▶ Task to carry out
Could the data underneath be repeated exactly, in full?
======== Study material
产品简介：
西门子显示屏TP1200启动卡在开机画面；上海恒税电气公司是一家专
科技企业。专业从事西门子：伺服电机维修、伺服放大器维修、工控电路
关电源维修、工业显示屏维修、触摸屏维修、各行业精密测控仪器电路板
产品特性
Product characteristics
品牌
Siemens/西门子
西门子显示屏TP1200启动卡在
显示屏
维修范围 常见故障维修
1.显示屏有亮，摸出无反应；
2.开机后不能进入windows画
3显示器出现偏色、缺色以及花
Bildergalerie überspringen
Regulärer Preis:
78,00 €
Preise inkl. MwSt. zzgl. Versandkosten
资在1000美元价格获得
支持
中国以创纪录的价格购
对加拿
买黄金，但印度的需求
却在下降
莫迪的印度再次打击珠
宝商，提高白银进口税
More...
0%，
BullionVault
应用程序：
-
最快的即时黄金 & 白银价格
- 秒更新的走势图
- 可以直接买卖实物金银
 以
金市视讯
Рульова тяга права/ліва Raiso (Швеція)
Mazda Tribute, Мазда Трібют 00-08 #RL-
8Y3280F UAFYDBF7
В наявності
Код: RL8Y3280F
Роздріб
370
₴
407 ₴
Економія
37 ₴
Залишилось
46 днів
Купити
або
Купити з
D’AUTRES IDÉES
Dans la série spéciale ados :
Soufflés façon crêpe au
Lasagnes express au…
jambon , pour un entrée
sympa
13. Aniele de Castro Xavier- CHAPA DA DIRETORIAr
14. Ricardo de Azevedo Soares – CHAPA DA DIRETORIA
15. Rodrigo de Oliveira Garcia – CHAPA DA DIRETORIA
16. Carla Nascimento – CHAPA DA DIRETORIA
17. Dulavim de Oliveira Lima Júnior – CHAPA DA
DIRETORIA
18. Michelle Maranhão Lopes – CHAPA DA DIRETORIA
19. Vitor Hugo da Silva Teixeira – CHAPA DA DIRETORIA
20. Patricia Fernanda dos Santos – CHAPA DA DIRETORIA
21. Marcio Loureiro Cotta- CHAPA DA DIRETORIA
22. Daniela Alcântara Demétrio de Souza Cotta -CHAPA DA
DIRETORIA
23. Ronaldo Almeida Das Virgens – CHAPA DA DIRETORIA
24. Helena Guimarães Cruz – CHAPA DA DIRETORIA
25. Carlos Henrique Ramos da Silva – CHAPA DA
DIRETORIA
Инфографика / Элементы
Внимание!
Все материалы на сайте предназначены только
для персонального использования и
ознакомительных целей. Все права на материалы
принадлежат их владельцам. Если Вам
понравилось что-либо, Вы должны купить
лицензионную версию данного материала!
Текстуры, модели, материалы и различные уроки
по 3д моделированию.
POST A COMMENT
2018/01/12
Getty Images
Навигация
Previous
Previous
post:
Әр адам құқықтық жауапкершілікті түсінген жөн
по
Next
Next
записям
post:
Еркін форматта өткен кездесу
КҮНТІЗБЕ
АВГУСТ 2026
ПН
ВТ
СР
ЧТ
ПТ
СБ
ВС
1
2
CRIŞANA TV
================
▶ Your solution
产品简介：
西门子显示屏TP1200启动卡在开机画面；上海恒税电气公司是一家专
科技企业。专业从事西门子：伺服电机维修、伺服放大器维修、工控电路
关电源维修、工业显示屏维修、触摸屏维修、各行业精密测控仪器电路板
产品特性
Product characteristics
品牌
Siemens/西门子
西门子显示屏TP1200启动卡在
显示屏
维修范围 常见故障维修
1.显示屏有亮，摸出无反应；
2.开机后不能进入windows画
3显示器出现偏色、缺色以及花
Bildergalerie überspringen
Regulärer Preis:
78,00 €
Preise inkl. MwSt. zzgl. Versandkosten
资在1000美元价格获得
支持
中国以创纪录的价格购
对加拿
买黄金，但印度的需求
却在下降
莫迪的印度再次打击珠
宝商，提高白银进口税
More...
0%，
BullionVault
应用程序：
-
最快的即时黄金 & 白银价格
- 秒更新的走势图
- 可以直接买卖实物金银
 以
金市视讯
Рульова тяга права/ліва Raiso (Швеція)
Mazda Tribute, Мазда Трібют 00-08 #RL-
8Y3280F UAFYDBF7
В наявності
Код: RL8Y3280F
Роздріб
370
₴
407 ₴
Економія
37 ₴
Залишилось
46 днів
Купити
або
Купити з
D’AUTRES IDÉES
Dans la série spéciale ados :
Soufflés façon crêpe au
Lasagnes express au…
jambon , pour un entrée
sympa
13. Aniele de Castro Xavier- CHAPA DA DIRETORIAr
14. Ricardo de Azevedo Soares – CHAPA DA DIRETORIA
15. Rodrigo de Oliveira Garcia – CHAPA DA DIRETORIA
16. Carla Nascimento – CHAPA DA DIRETORIA
17. Dulavim de Oliveira Lima Júnior – CHAPA DA
DIRETORIA
18. Michelle Maranhão Lopes – CHAPA DA DIRETORIA
19. Vitor Hugo da Silva Teixeira – CHAPA DA DIRETORIA
20. Patricia Fernanda dos Santos – CHAPA DA DIRETORIA
21. Marcio Loureiro Cotta- CHAPA DA DIRETORIA
22. Daniela Alcântara Demétrio de Souza Cotta -CHAPA DA
DIRETORIA
23. Ronaldo Almeida Das Virgens – CHAPA DA DIRETORIA
24. Helena Guimarães Cruz – CHAPA DA DIRETORIA
25. Carlos Henrique Ramos da Silva – CHAPA DA
DIRETORIA
Инфографика / Элементы
Внимание!
Все материалы на сайте предназначены только
для персонального использования и
ознакомительных целей. Все права на материалы
принадлежат их владельцам. Если Вам
понравилось что-либо, Вы должны купить
лицензионную версию данного материала!
Текстуры, модели, материалы и различные уроки
по 3д моделированию.
POST A COMMENT
2018/01/12
Getty Images
Навигация
Previous
Previous
post:
Әр адам құқықтық жауапкершілікті түсінген жөн
по
Next
Next
записям
post:
Еркін форматта өткен кездесу
КҮНТІЗБЕ
АВГУСТ 2026
ПН
ВТ
СР
ЧТ
ПТ
СБ
ВС
1
2
CRIŞANA TV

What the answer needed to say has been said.